— BEGIN MATERIAL SUPPLIED —

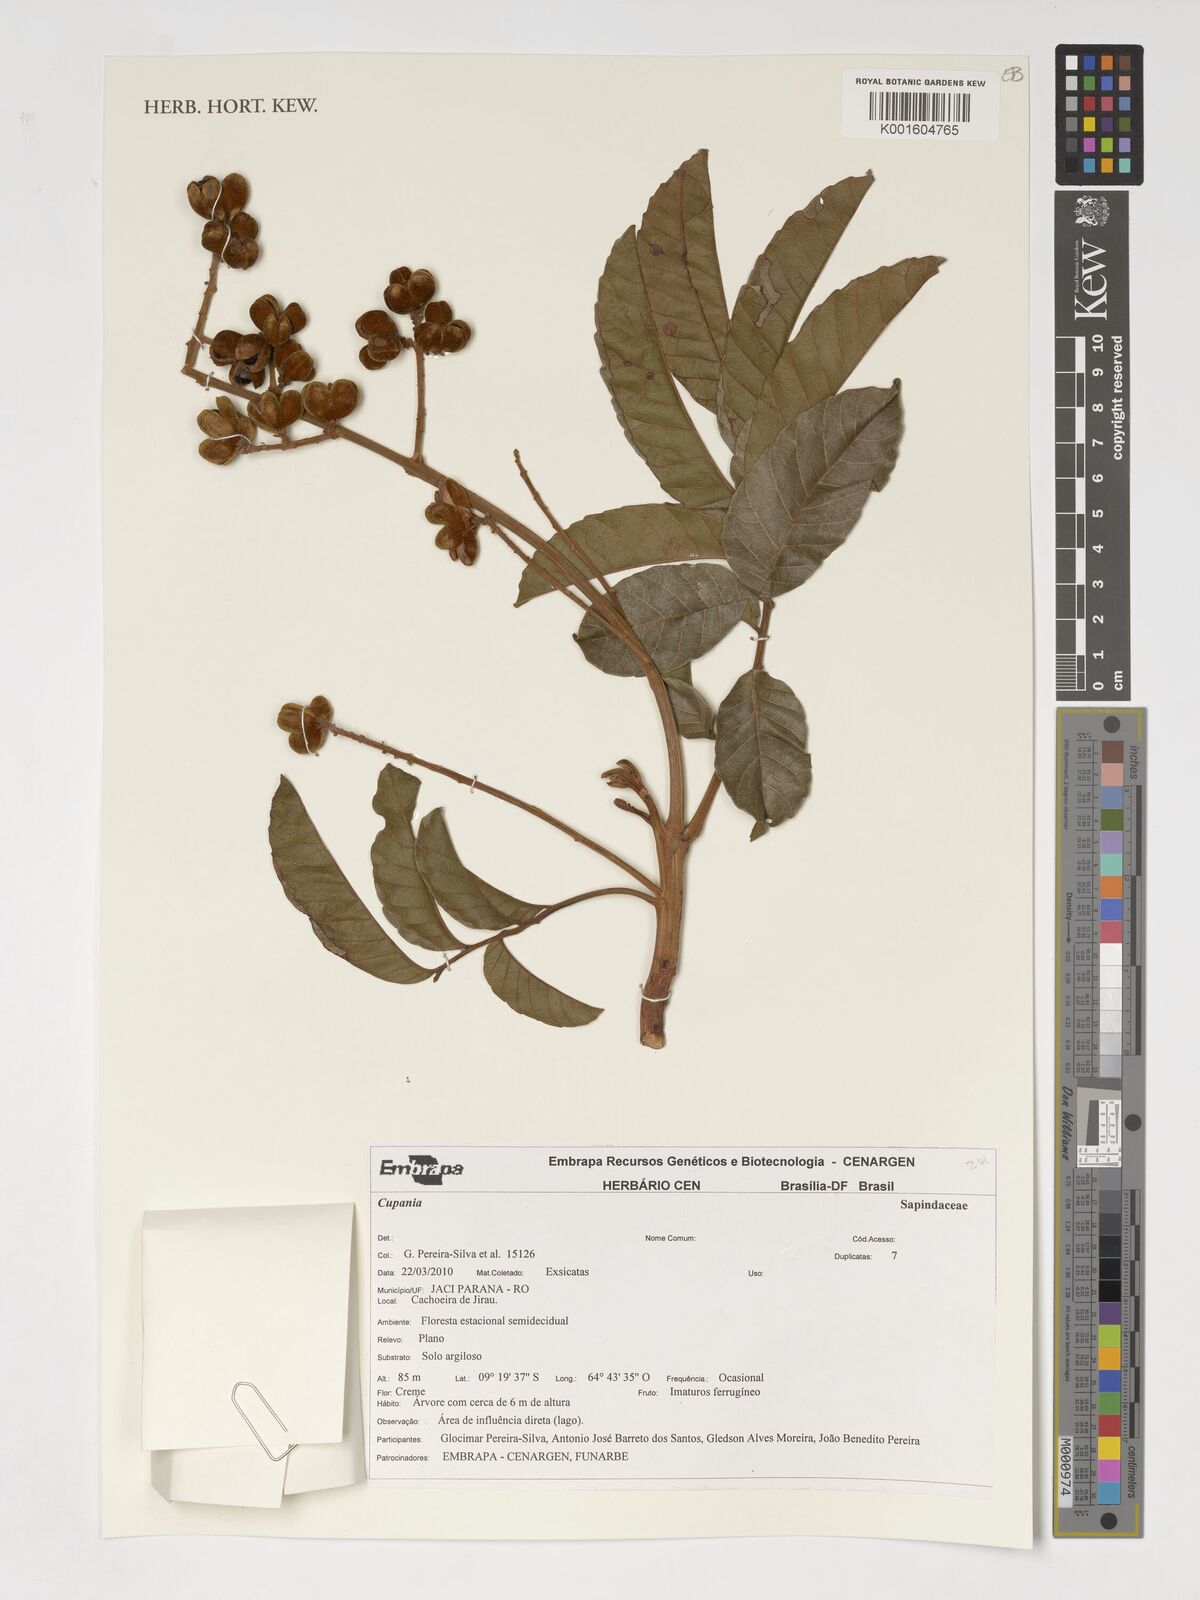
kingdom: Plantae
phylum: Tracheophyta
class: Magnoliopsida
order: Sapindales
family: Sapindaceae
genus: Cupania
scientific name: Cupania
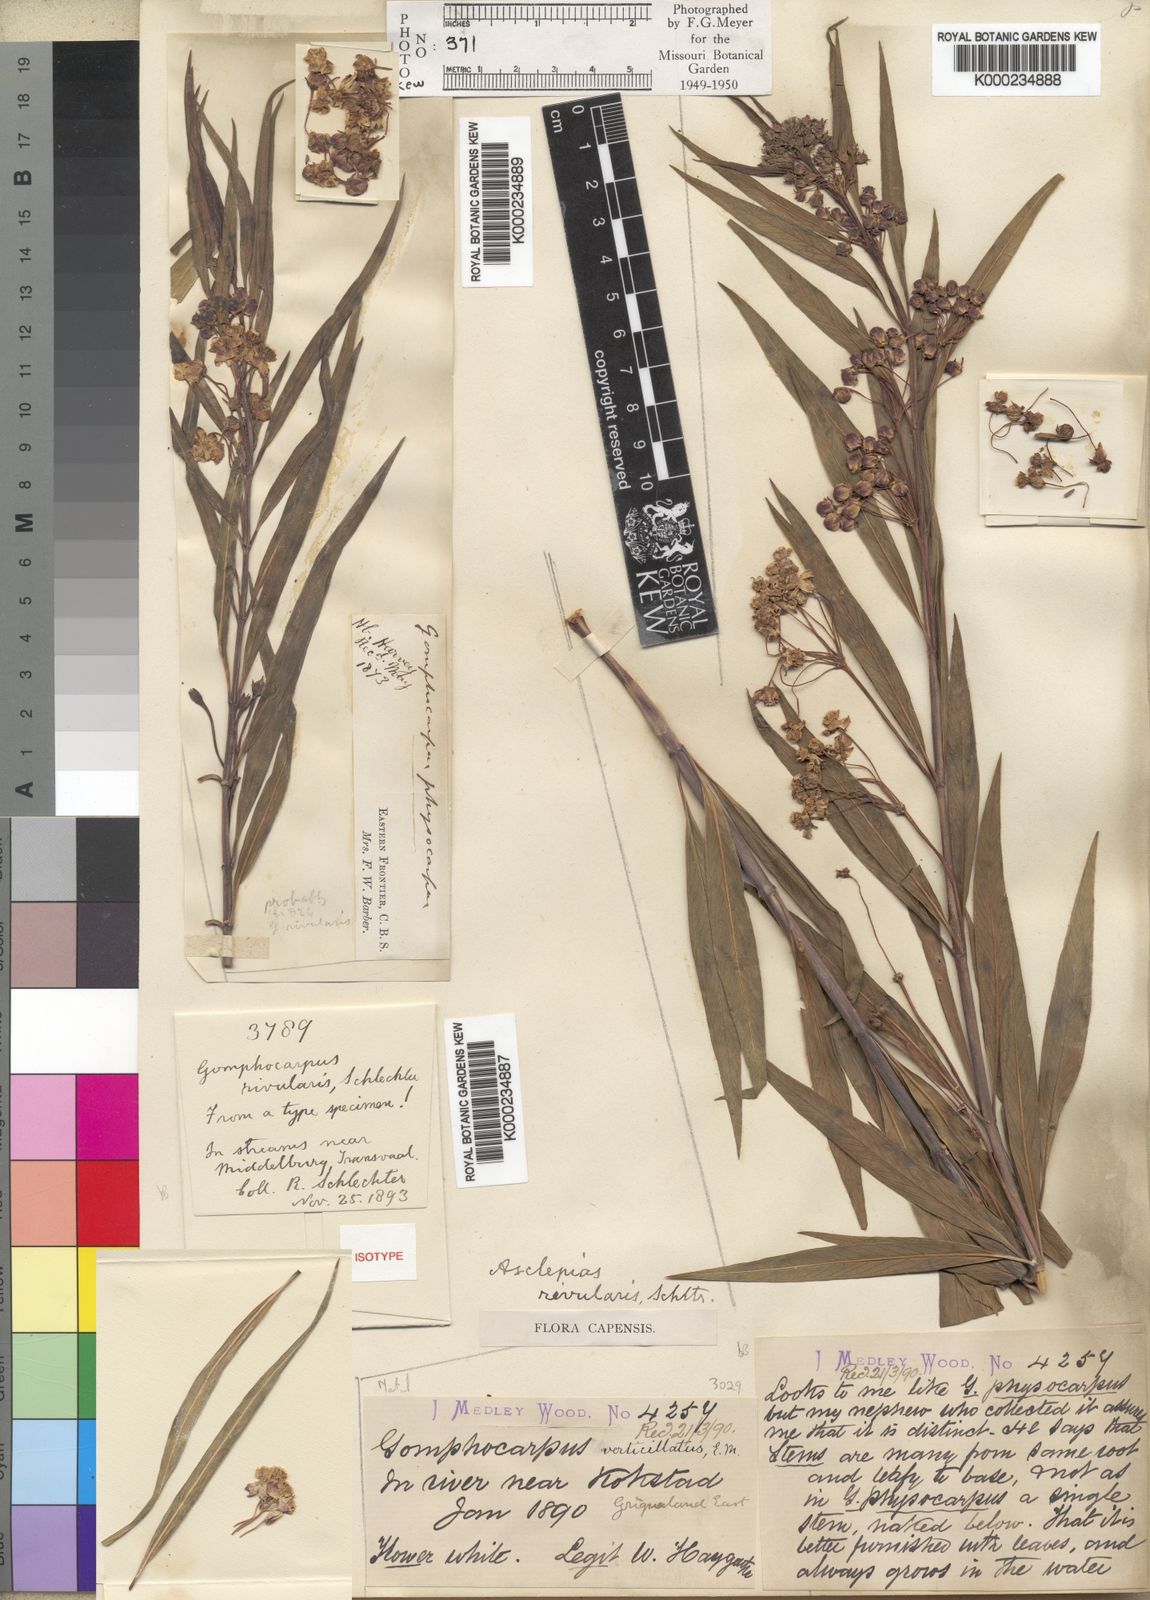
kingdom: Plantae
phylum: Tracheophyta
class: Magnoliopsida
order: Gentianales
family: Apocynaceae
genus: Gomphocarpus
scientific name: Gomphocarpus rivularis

— END MATERIAL SUPPLIED —
— BEGIN MATERIAL SUPPLIED —

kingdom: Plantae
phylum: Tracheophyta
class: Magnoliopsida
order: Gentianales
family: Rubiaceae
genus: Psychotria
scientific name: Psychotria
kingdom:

— END MATERIAL SUPPLIED —

Give as a JSON list of strings the part that opens with the line containing "order: Sapindales" and closes with the line containing "scientific name: Gomphocarpus rivularis", one string per line and both of those lines included. Omit blank lines and leave the pictures out of the answer.

## RESULT OF THIS EXERCISE
[
  "order: Sapindales",
  "family: Sapindaceae",
  "genus: Cupania",
  "scientific name: Cupania",
  "kingdom: Plantae",
  "phylum: Tracheophyta",
  "class: Magnoliopsida",
  "order: Gentianales",
  "family: Apocynaceae",
  "genus: Gomphocarpus",
  "scientific name: Gomphocarpus rivularis"
]